A Draft Module on Listening and Learning for Event Design


This draft module was intially designed for CIVICUS, to support their partners in the Speak! Campaign. We are thankful for the invaluable contributions of the team at CIVICUS: Hannah Wheatley, Frances Topham Smallwood, Soledad Gattoni and Stephanie Brancaforte. We are also grateful for all the guidance we’ve received on designing participatory events from Aspiration. Thanks to Chad Sansing, for his feedback on this post.

This module will help you mark progress and capture learnings as you design and implement an event. It will enable you to document learnings about your stakeholders and supporters in the preparation and implementation.  This module is currently a work in progress. It is meant to be adaptable, and you may modify and edit this to better suit your context and needs. Do let us know if there are ways we can improve it.

Warning: This module won’t give you guidance in running your event. We highly recommend working with experienced facilitators. Please contact us if you’d like a referral.

Before you use this module, it might be helpful to:

  • Articulate what will make you feel like your event was a success. What needs to happen to make sure you feel like the time and effort was worth it?  How can this event be a step towards your long-term social change goals?
  • Prioritise the stakeholders and supporters you want to participate in the event and consider running the Stakeholder Mapping and Power Analysis Exercise.
  • Define what your relationship is like with priority stakeholders now and how you want your relationship to be different after the event.

Before the Event

Your first activity is to learn about your participants/stakeholders so that you can design your event. Interview 3 to 5 key individuals who are potential participants for 20 to 30 minutes. Questions you might want to ask:

  • For an interview with someone with a role in an organisation/institution/larger effort connected to your advocacy:
    • Tell me about the effort/organisation/institution, what is its goal? What is it trying to accomplish?
    • What are crucial short-term goals (i.e. campaigns, projects, etc.) that are currently taking a lot of effort?
    • What is your role in accomplishing long-term and short-term goals?
    • What are the significant challenges you are facing in that role?
  • For an interview with an individual.
    • Tell me about yourself (age, background, family life.)
    • Do you have any personal connections to the issue?
    • If relevant – What are your concerns for yourself and your family?
    • If relevant – What concerns you about your community?
  • And for both types of supporters, considering asking:
    • What is critical for the group of people coming together for this event to be able to accomplish?
    • How might this event be of value to you? How might it help with what you are working on or concerns you have about your family or community?
    • Thinking about this group of people coming together: do you have any concerns about participating? what might make this event fail?

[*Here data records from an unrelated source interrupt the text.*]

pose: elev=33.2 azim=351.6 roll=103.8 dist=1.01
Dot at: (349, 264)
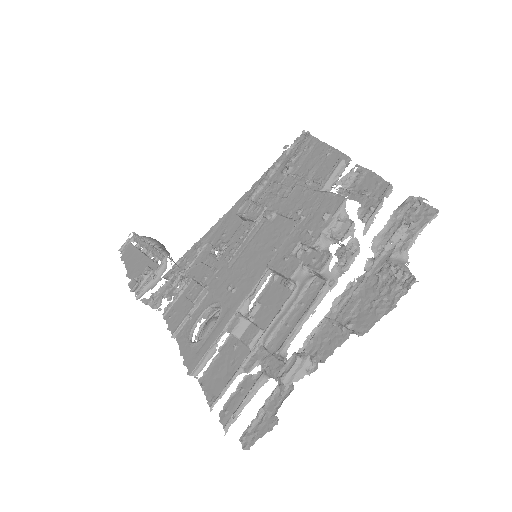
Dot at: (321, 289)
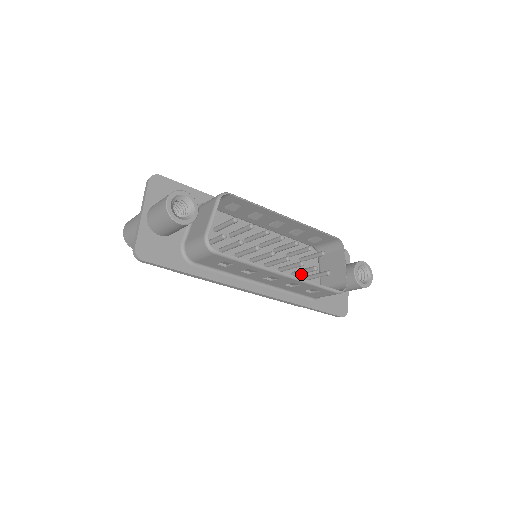
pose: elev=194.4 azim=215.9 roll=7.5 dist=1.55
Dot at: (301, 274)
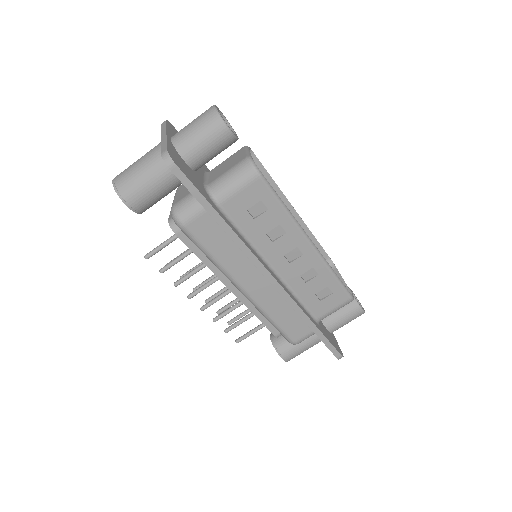
Dot at: occluded
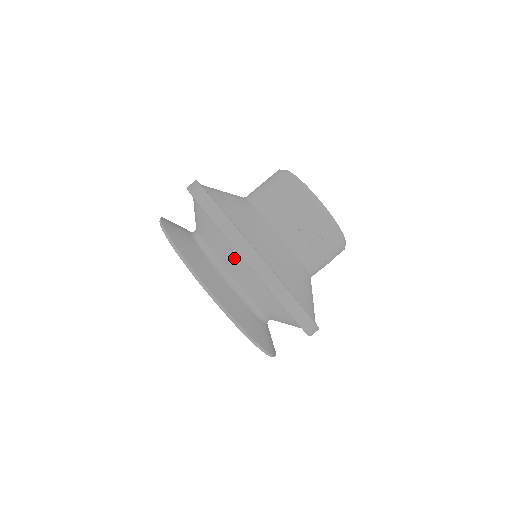
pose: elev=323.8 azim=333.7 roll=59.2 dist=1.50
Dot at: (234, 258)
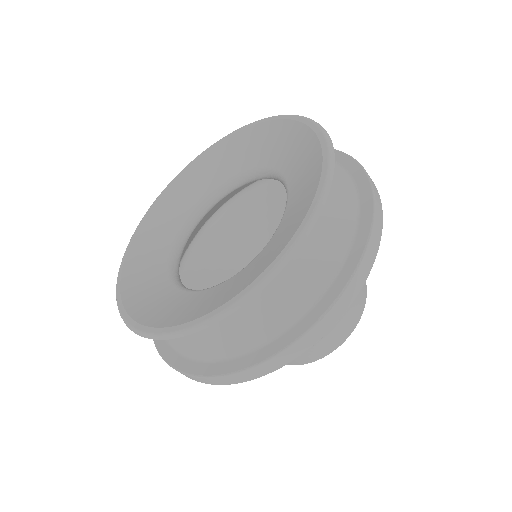
Dot at: occluded
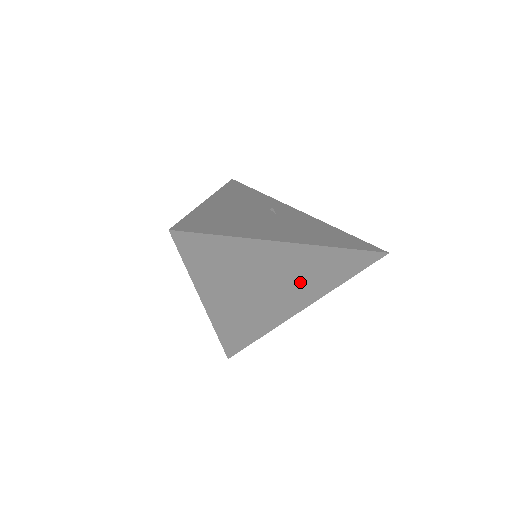
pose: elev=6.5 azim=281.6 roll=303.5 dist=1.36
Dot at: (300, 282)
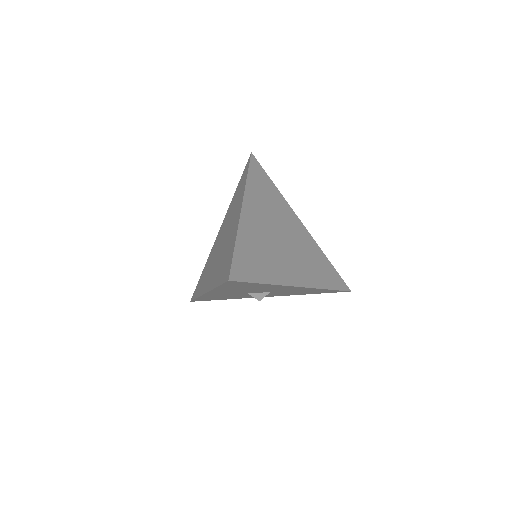
Dot at: (302, 257)
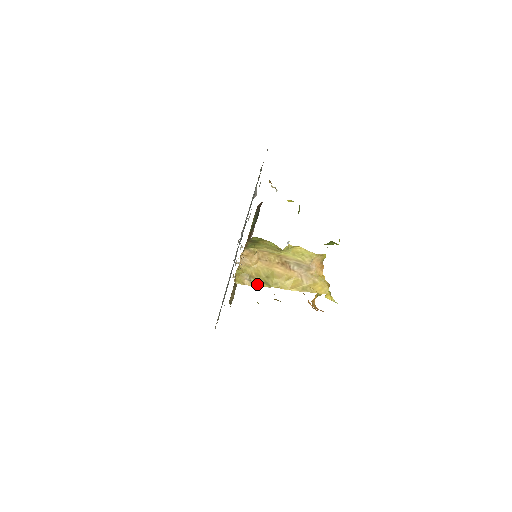
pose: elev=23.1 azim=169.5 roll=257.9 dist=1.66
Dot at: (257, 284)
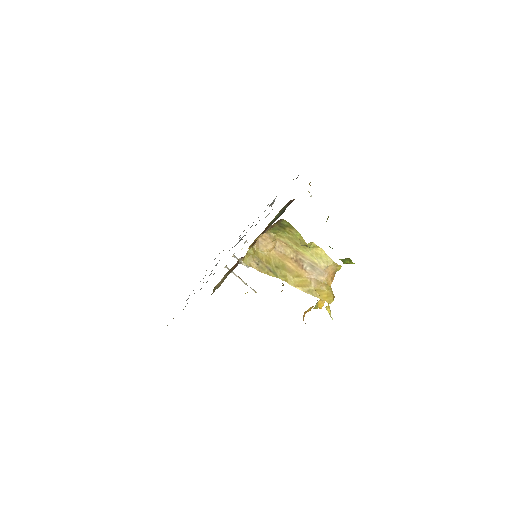
Dot at: (264, 270)
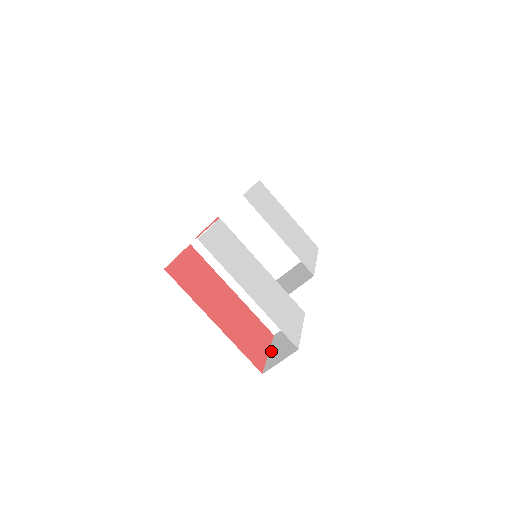
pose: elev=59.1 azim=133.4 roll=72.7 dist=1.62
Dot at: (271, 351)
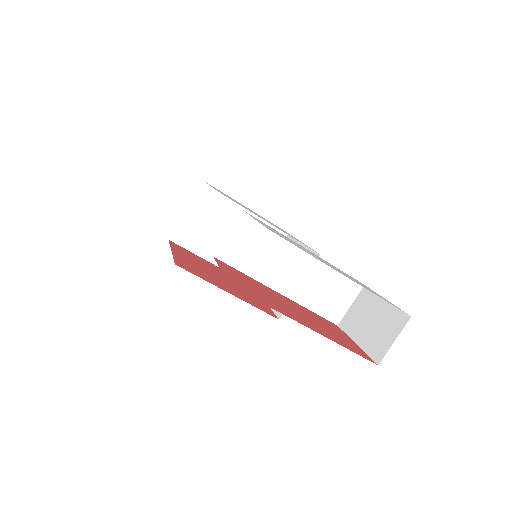
Dot at: (359, 340)
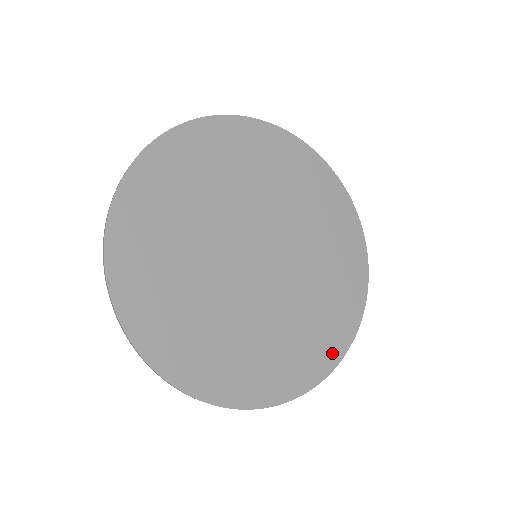
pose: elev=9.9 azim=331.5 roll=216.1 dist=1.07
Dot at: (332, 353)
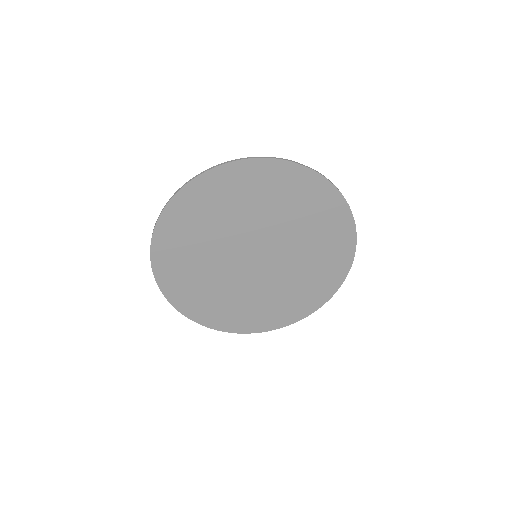
Dot at: (332, 285)
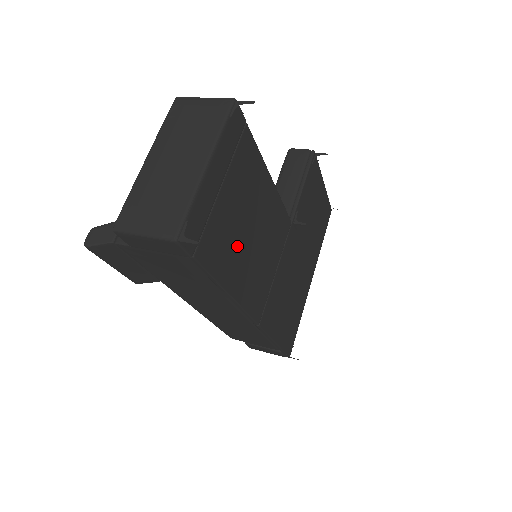
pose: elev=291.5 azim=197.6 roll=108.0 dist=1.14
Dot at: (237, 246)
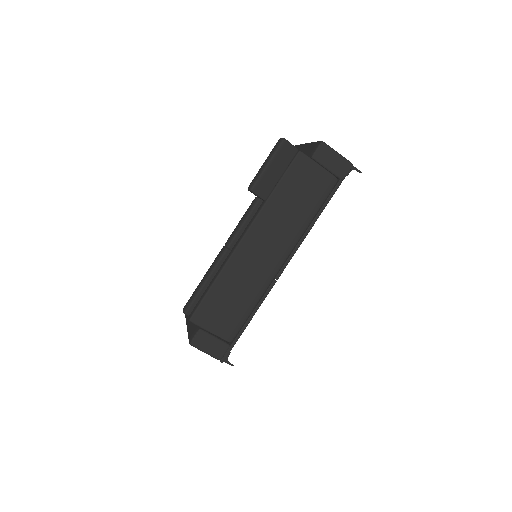
Dot at: occluded
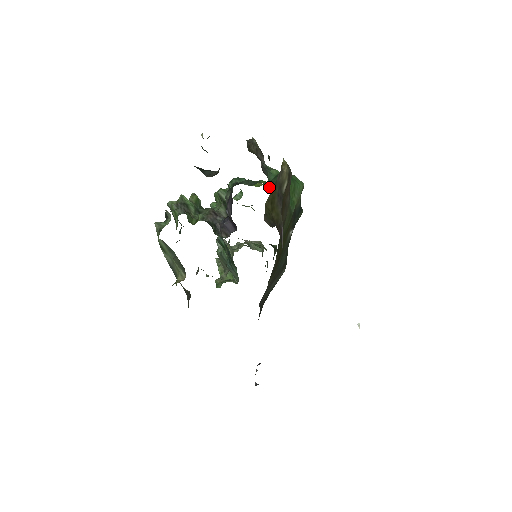
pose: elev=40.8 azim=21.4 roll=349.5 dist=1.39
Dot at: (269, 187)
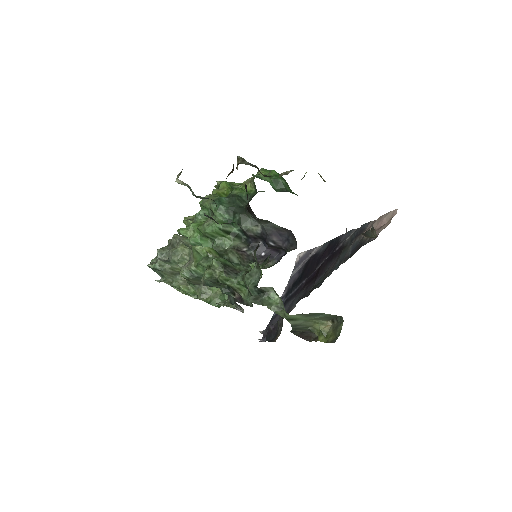
Dot at: occluded
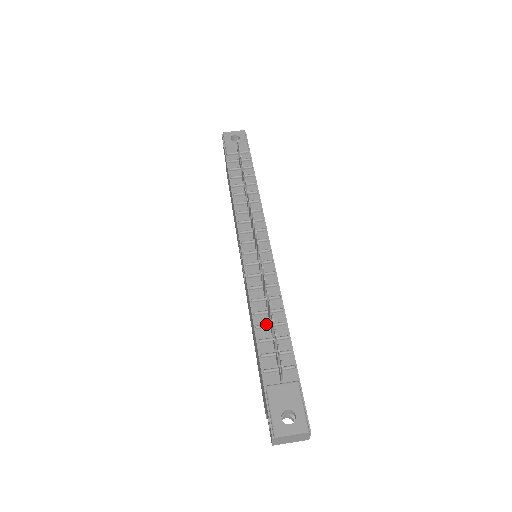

After you’ve completed the interviews, ask the following questions:

  • What did you learn about potential participants?
  • What learnings should have priority when designing the agenda for the event?

Designing the agenda

Here are some resources to help you with designing your agenda:

Share drafts of the agenda with stakeholders prior to the event and make sure you explain how their interviews had impact on the design.

During the Event

Have a mechanism for capturing notes and outputs from the event. Take pictures of post-it notes and flip-chart papers generated. Assign a team to transcribe and organise notes – perhaps on a wiki.

Consider the following questions to be distributed in an evaluation form at the end of the event:

  1. What new understanding or common learnings/perspectives did you encounter?
  2. Will today’s experience change how you think about or talk about this issue with colleagues, friends or family? (Y/N) If so, how?
  3. As a result of your experience at the event, do you feel more open to speaking with those from different backgrounds or perspectives? (Y/N) If yes, what has contributed to this?

Before the end of the event. make sure you have let your participants know about other opportunities to get involved.

After the Event

Confirm what you have learned about stakeholders and put it into action AFTER your event!  With your team, think about how you will engage key stakeholders, given what you have learned. Specifically think about:

  • How do they relate to your issue? How does it impact them?
  • What will motivate them to stay involved in the future?
  • What will be a barrier to their participation in the future?
  • What are ways to you can engage them immediately, that they will find valuable, to follow-up on this event?
  • Did you get what you needed from the event?

Now you are ready to develop an engagement plan for the next three months. How will you continue to engage them and keep them involved?